== DATASET EXCERPTS ==

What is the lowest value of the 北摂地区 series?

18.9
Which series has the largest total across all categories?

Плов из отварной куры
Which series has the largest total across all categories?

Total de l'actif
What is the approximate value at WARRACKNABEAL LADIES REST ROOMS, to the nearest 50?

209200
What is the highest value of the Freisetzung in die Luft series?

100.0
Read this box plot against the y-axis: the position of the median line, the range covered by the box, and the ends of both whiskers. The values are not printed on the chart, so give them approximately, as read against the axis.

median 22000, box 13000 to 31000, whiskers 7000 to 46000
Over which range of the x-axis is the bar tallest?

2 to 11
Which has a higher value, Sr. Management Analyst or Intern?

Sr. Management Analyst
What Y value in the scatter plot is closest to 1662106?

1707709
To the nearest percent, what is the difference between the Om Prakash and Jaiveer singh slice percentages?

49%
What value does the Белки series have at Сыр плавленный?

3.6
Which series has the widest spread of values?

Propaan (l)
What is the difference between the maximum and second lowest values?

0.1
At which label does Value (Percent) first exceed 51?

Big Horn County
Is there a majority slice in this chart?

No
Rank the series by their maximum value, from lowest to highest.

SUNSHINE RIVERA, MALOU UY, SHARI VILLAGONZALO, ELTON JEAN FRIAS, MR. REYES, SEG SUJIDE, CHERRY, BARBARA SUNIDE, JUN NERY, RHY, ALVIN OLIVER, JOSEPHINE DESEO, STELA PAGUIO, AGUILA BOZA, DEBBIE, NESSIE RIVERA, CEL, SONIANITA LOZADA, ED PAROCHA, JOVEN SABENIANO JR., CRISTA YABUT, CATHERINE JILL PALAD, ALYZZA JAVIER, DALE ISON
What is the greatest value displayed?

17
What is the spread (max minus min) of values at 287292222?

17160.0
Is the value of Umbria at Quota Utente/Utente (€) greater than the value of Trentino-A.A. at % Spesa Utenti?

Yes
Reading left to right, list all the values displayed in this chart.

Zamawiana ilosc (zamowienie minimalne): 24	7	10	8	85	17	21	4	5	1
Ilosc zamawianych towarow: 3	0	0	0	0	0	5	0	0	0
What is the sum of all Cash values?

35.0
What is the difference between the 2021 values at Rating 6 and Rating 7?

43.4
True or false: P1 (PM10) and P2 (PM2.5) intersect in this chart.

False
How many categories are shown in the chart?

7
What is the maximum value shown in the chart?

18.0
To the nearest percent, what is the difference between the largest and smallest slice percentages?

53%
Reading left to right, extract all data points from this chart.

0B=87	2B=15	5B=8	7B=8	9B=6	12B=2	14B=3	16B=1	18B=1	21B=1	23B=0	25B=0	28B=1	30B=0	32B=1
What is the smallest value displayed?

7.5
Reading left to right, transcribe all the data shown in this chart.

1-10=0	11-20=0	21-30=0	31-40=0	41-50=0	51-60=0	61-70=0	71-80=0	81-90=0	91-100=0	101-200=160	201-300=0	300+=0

===

» AIM OF THE EXERCISE
Arrange all the rows above as a Markdown table with two columns, No. and Line. Give each non-blank line its own number and leave out the blank lines.

» COMPLETED TASK
| No. | Line |
|---|---|
| 1 | What is the lowest value of the 北摂地区 series? |
| 2 | 18.9 |
| 3 | Which series has the largest total across all categories? |
| 4 | Плов из отварной куры |
| 5 | Which series has the largest total across all categories? |
| 6 | Total de l'actif |
| 7 | What is the approximate value at WARRACKNABEAL LADIES REST ROOMS, to the nearest 50? |
| 8 | 209200 |
| 9 | What is the highest value of the Freisetzung in die Luft series? |
| 10 | 100.0 |
| 11 | Read this box plot against the y-axis: the position of the median line, the range covered by the box, and the ends of both whiskers. The values are not printed on the chart, so give them approximately, as read against the axis. |
| 12 | median 22000, box 13000 to 31000, whiskers 7000 to 46000 |
| 13 | Over which range of the x-axis is the bar tallest? |
| 14 | 2 to 11 |
| 15 | Which has a higher value, Sr. Management Analyst or Intern? |
| 16 | Sr. Management Analyst |
| 17 | What Y value in the scatter plot is closest to 1662106? |
| 18 | 1707709 |
| 19 | To the nearest percent, what is the difference between the Om Prakash and Jaiveer singh slice percentages? |
| 20 | 49% |
| 21 | What value does the Белки series have at Сыр плавленный? |
| 22 | 3.6 |
| 23 | Which series has the widest spread of values? |
| 24 | Propaan (l) |
| 25 | What is the difference between the maximum and second lowest values? |
| 26 | 0.1 |
| 27 | At which label does Value (Percent) first exceed 51? |
| 28 | Big Horn County |
| 29 | Is there a majority slice in this chart? |
| 30 | No |
| 31 | Rank the series by their maximum value, from lowest to highest. |
| 32 | SUNSHINE RIVERA, MALOU UY, SHARI VILLAGONZALO, ELTON JEAN FRIAS, MR. REYES, SEG SUJIDE, CHERRY, BARBARA SUNIDE, JUN NERY, RHY, ALVIN OLIVER, JOSEPHINE DESEO, STELA PAGUIO, AGUILA BOZA, DEBBIE, NESSIE RIVERA, CEL, SONIANITA LOZADA, ED PAROCHA, JOVEN SABENIANO JR., CRISTA YABUT, CATHERINE JILL PALAD, ALYZZA JAVIER, DALE ISON |
| 33 | What is the greatest value displayed? |
| 34 | 17 |
| 35 | What is the spread (max minus min) of values at 287292222? |
| 36 | 17160.0 |
| 37 | Is the value of Umbria at Quota Utente/Utente (€) greater than the value of Trentino-A.A. at % Spesa Utenti? |
| 38 | Yes |
| 39 | Reading left to right, list all the values displayed in this chart. |
| 40 | Zamawiana ilosc (zamowienie minimalne): 24	7	10	8	85	17	21	4	5	1 |
| 41 | Ilosc zamawianych towarow: 3	0	0	0	0	0	5	0	0	0 |
| 42 | What is the sum of all Cash values? |
| 43 | 35.0 |
| 44 | What is the difference between the 2021 values at Rating 6 and Rating 7? |
| 45 | 43.4 |
| 46 | True or false: P1 (PM10) and P2 (PM2.5) intersect in this chart. |
| 47 | False |
| 48 | How many categories are shown in the chart? |
| 49 | 7 |
| 50 | What is the maximum value shown in the chart? |
| 51 | 18.0 |
| 52 | To the nearest percent, what is the difference between the largest and smallest slice percentages? |
| 53 | 53% |
| 54 | Reading left to right, extract all data points from this chart. |
| 55 | 0B=87	2B=15	5B=8	7B=8	9B=6	12B=2	14B=3	16B=1	18B=1	21B=1	23B=0	25B=0	28B=1	30B=0	32B=1 |
| 56 | What is the smallest value displayed? |
| 57 | 7.5 |
| 58 | Reading left to right, transcribe all the data shown in this chart. |
| 59 | 1-10=0	11-20=0	21-30=0	31-40=0	41-50=0	51-60=0	61-70=0	71-80=0	81-90=0	91-100=0	101-200=160	201-300=0	300+=0 |